Pedro Guerrero infilò la chiave nella toppa. Con un grande
sforzo riuscì a farla ruotare, più volte. Aiutandosi con la possente spalla,
scostò la porta che si aprì cigolando. Il primo ad entrare fu il comandante
Frisch. Si trovò di fronte a un buio impenetrabile. Tastando il muro con la
mano, prima a destra e poi a sinistra, cercò inutilmente l’interruttore, che
non c’era. Sorpreso, si voltò e incrociò lo sguardo sorridente e gioviale di
Pedro Guerrero.
“Comandante, a quei tempi l’elettricità non esisteva” disse
il vescovo, che poi si rivolse a una delle guardie.
“Presto, vai a prendere dei ceri, molti ceri. Mi raccomando,
che alcuni siano grossi, perché mi serviranno per…” Quindi si interruppe,
mentre già il ragazzo scattava per eseguire l’ordine, e iniziò a rovistare nell’ampio
vestito finché non recuperò una torcia elettrica. La accese.
Immersi nel cono di luce, i due uomini penetrarono nella
stanza. C’era molta polvere, e odore di muffa.
“Portate dentro anche il prigioniero” disse il vescovo.
Questi non oppose la minima resistenza. Aveva la bocca spalancata, ma non
emetteva alcun suono. I suoi occhi sembravano dover schizzare fuori dalle
orbite da un momento all’altro. Era terrorizzato.
“Eccellenza, le ricordo che si tratta del maggiordomo del
Santo Padre” riuscì a dire Frisch. L’altro non rispose. Illuminò con la torcia alcuni
attrezzi che si trovavano all’interno della stanza. Prima una garrotta, poi un
rullo, quindi delle zampe di gatto, una culla di Giuda e uno schiacciatesta. Ne
provò il funzionamento e annuì tra sé, soddisfatto. Appoggiate su un bancone
corroso dai tarli c’erano pinze e tenaglie ricoperte di ruggine e rivestite da
soffici ragnatele.
Il comandante delle guardie fissò quegli strumenti,
agghiacciato.
“Non si preoccupi, comandate. Prima di utilizzarle le
sterilizzerò. Con il fuoco” disse il vescovo. Il suo sorriso si era trasformato
in un orribile sogghigno. Il colonnello Frisch rabbrividì ancora di più.
Tornò la giovane guardia e furono accesi innumerevoli ceri.
La stanza assunse un aspetto inquietante. Il vescovo congedò i due militari e
rimase solo con il comandante e l’accusato, che fu fatto stendere su un
tavolaccio e fissato ad esso per mezzo di rigide cinghie di cuoio. Il
malcapitato iniziò a piangere, in silenzio.
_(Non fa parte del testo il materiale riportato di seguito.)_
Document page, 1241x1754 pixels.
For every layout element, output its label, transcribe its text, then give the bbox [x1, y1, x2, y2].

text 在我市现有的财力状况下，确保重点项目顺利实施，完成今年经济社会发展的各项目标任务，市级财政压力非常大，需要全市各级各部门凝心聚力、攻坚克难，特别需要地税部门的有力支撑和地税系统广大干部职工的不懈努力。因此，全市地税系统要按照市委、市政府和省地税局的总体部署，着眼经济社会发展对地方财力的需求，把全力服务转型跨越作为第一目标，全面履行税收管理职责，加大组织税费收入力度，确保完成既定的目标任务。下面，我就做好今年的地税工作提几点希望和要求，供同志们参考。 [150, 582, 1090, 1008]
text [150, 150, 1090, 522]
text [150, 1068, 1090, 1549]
“Colonnello Frisch, avrei bisogno di un testimone per l’interrogatorio
e quindi le chiederei di rimanere. Tuttavia se proprio non se la sente…”
Il comandante uscì quasi di corsa dalla stanza e si
catapultò su per le scale. Il vescovo sorrise e iniziò la sua inchiesta.
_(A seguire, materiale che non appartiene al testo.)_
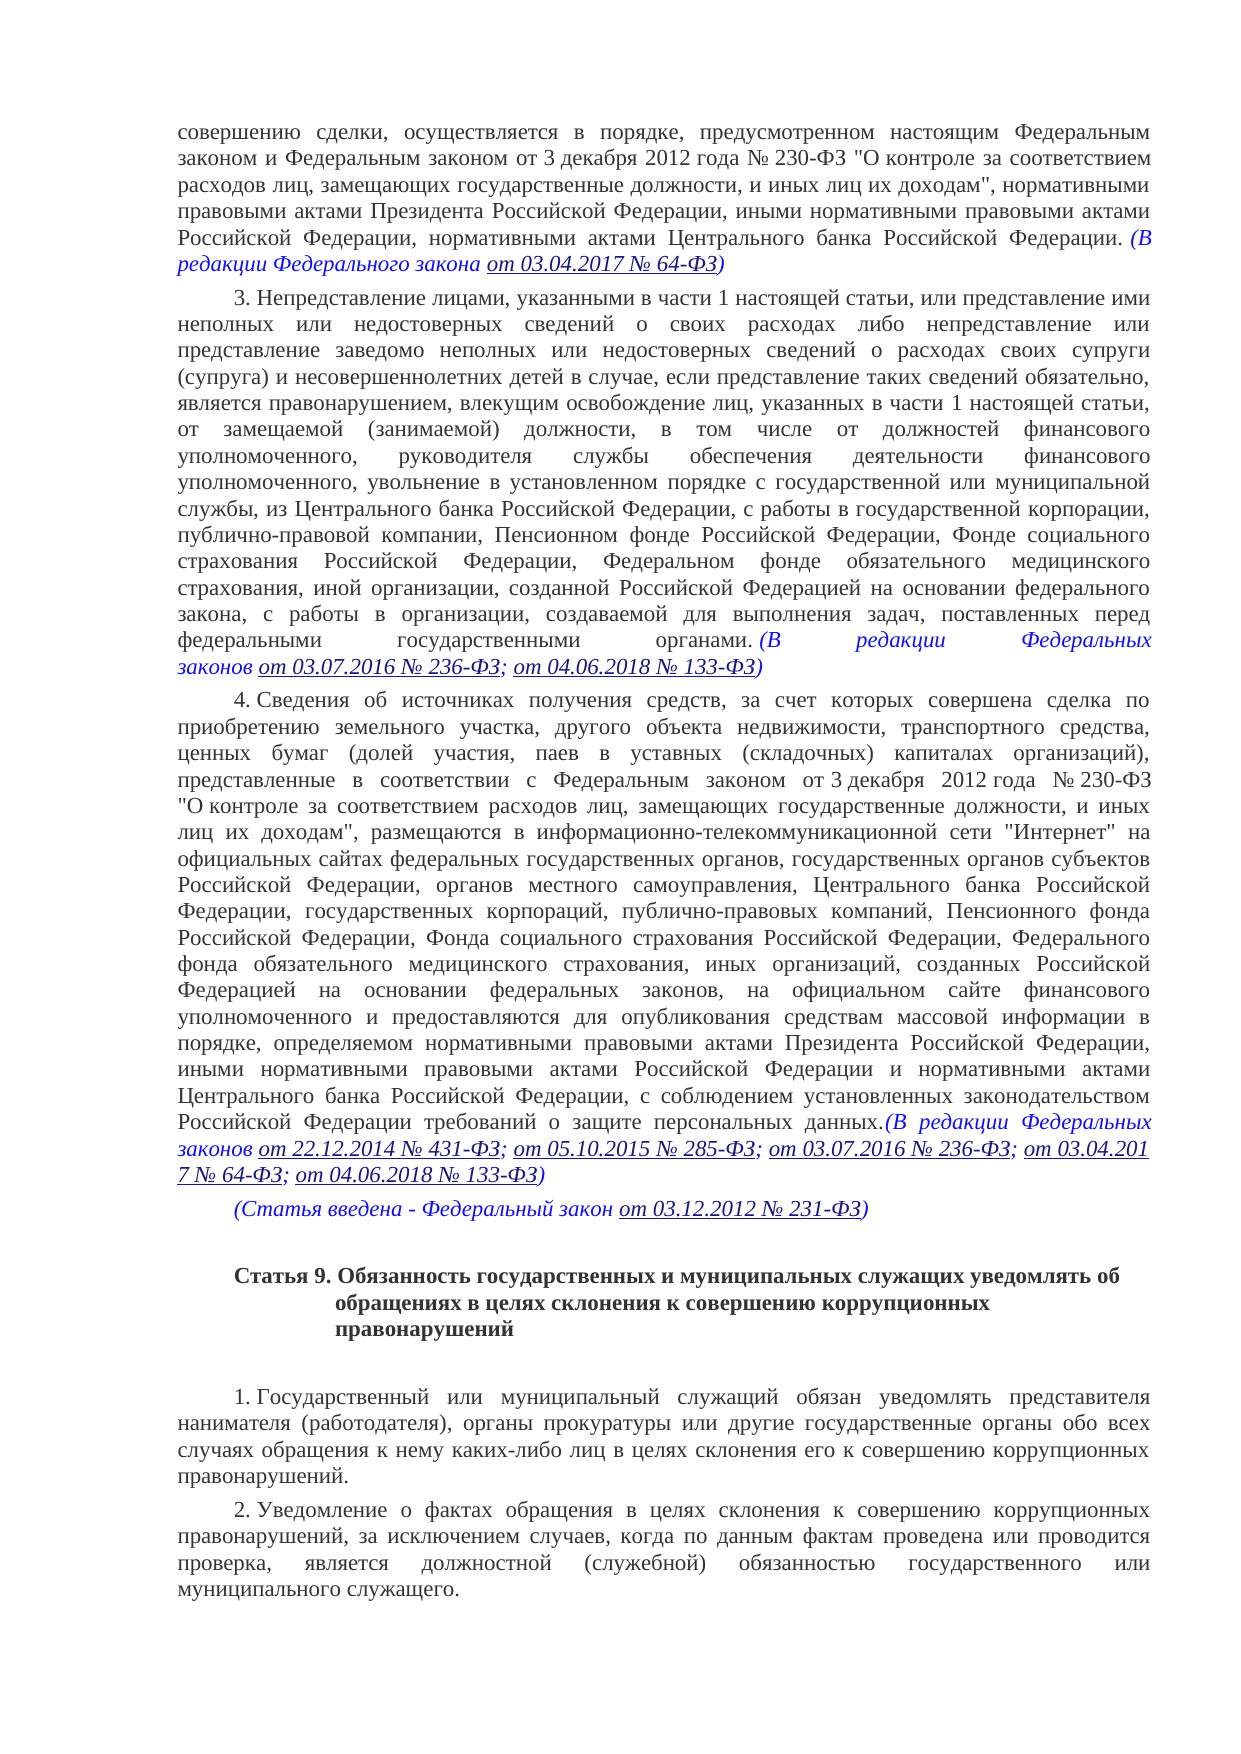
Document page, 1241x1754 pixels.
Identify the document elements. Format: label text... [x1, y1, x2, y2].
Dopo circa un’ora il piantone irruppe di nuovo nell’ufficio
del capo della gendarmeria.
Frisch alzò stancamente il capo.
“Che succede ancora?” domandò.
“C’è… c’è… lui!”
“Chi? Che cosa stai dicendo?”
Proprio in quel momento comparve una figura che indossava
una candida veste bianca, accompagnata da un ometto dall’aspetto dimesso, il
suo segretario particolare.
Il colonnello Frisch balzò in piedi, aggirò la scrivania, si
inginocchiò e baciò il grosso anello.
“Santo Padre!” disse, ancora meravigliato.
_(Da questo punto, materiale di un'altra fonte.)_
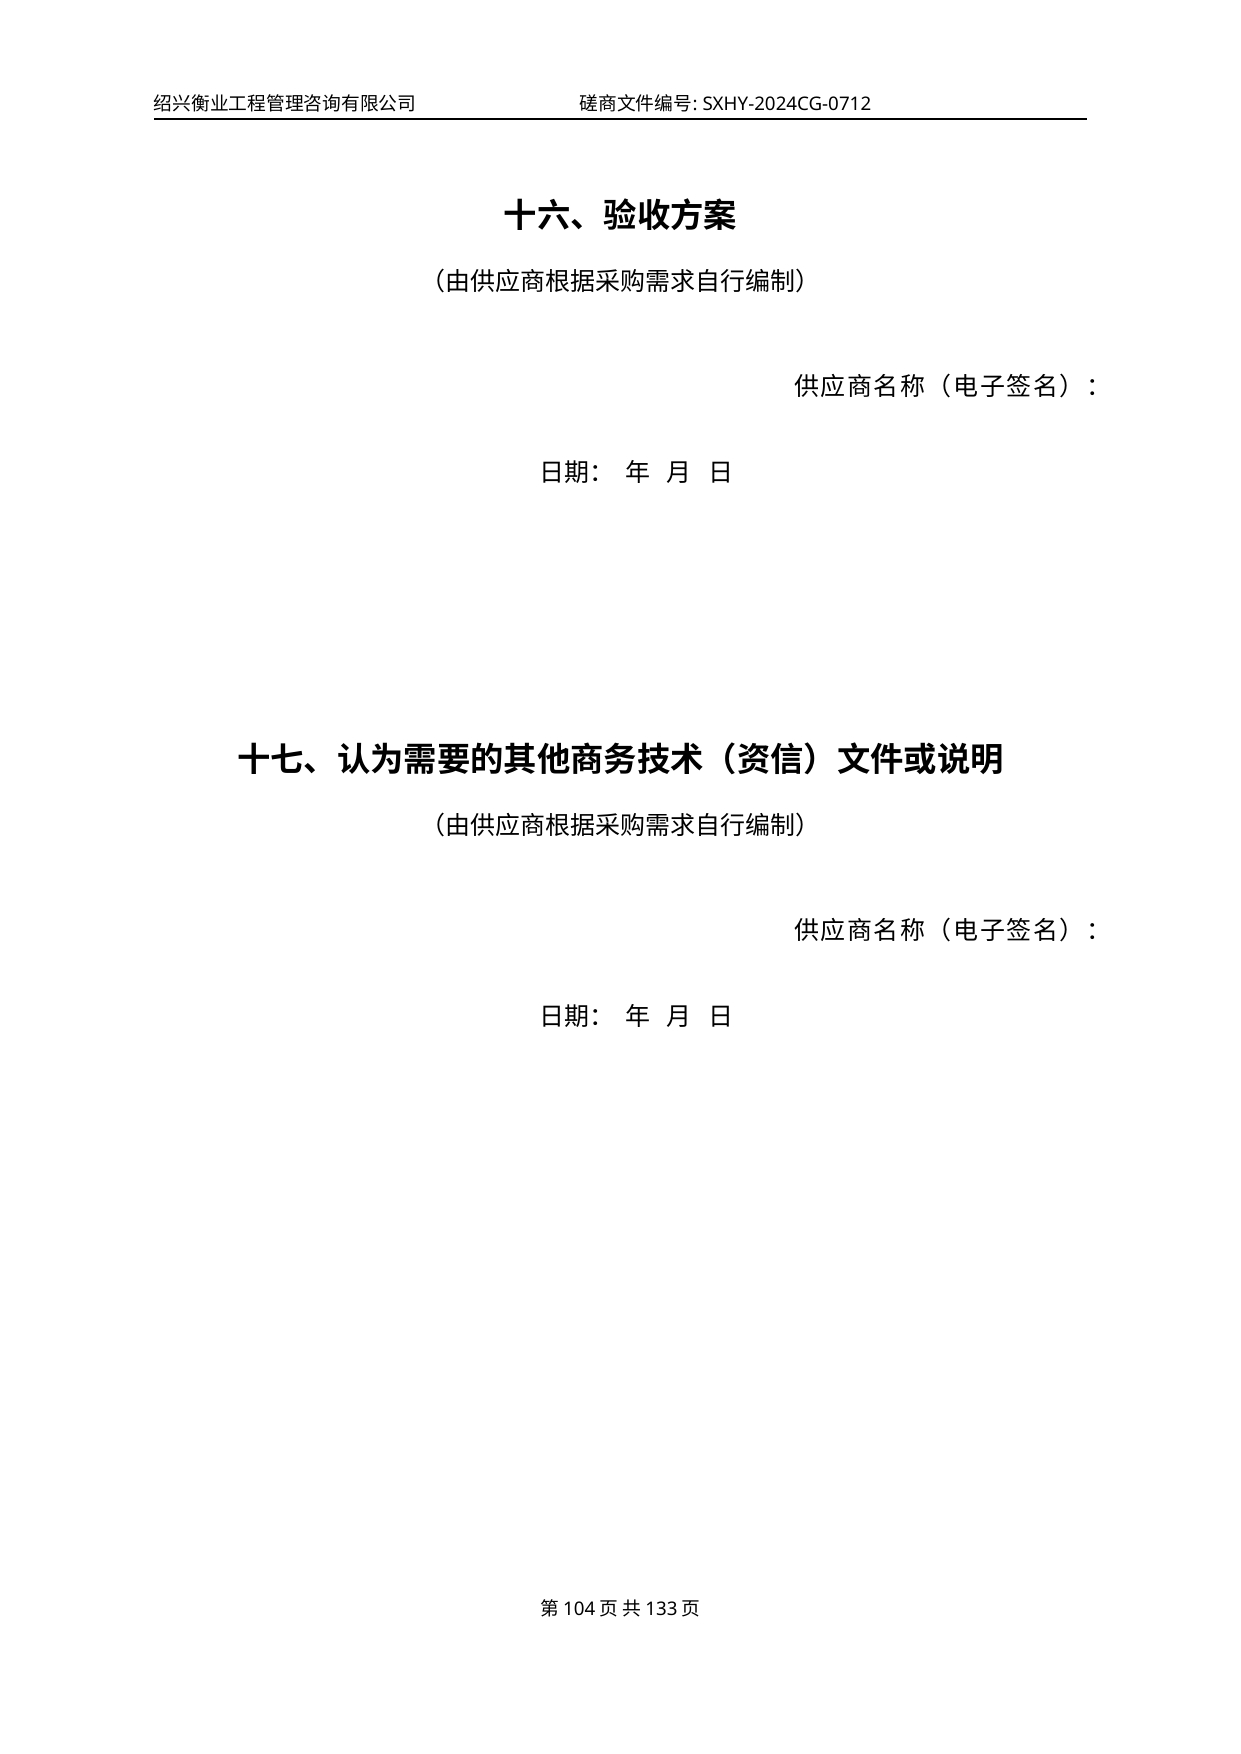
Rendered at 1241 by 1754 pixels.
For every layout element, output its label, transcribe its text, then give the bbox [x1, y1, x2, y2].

text 供应商名称（电子签名）： [419, 911, 1087, 987]
text 十七、认为需要的其他商务技术（资信）文件或说明 [153, 733, 1087, 781]
text 十六、验收方案 [153, 189, 1087, 237]
text （由供应商根据采购需求自行编制） [153, 805, 1087, 842]
text （由供应商根据采购需求自行编制） [153, 261, 1087, 297]
text 日期： 年 月 日 [153, 453, 1087, 489]
text 日期： 年 月 日 [153, 997, 1087, 1033]
text 供应商名称（电子签名）： [419, 367, 1087, 443]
L’altro gli sorrise e gli toccò il capo con una mano. Una
benedizione?
“Come procede interrogatorio?” domandò l’uomo in bianco, con
il suo forte accento straniero.
Il comandante trasalì.
“Eh?”
“Mio incaricato stare lavorando?” domandò ancora il
Pontefice.
In quell’attimo si udirono delle urla disumane, che
provenivano dai sotterranei.
“Sì, sta lavorando, sta lavorando bene” disse il comandante,
sbiancando.
Il Papa annuì, beato.
“Non sia così turbato, colonnello. Verità è spesso
accompagnata da dolore” pronunciò, solenne.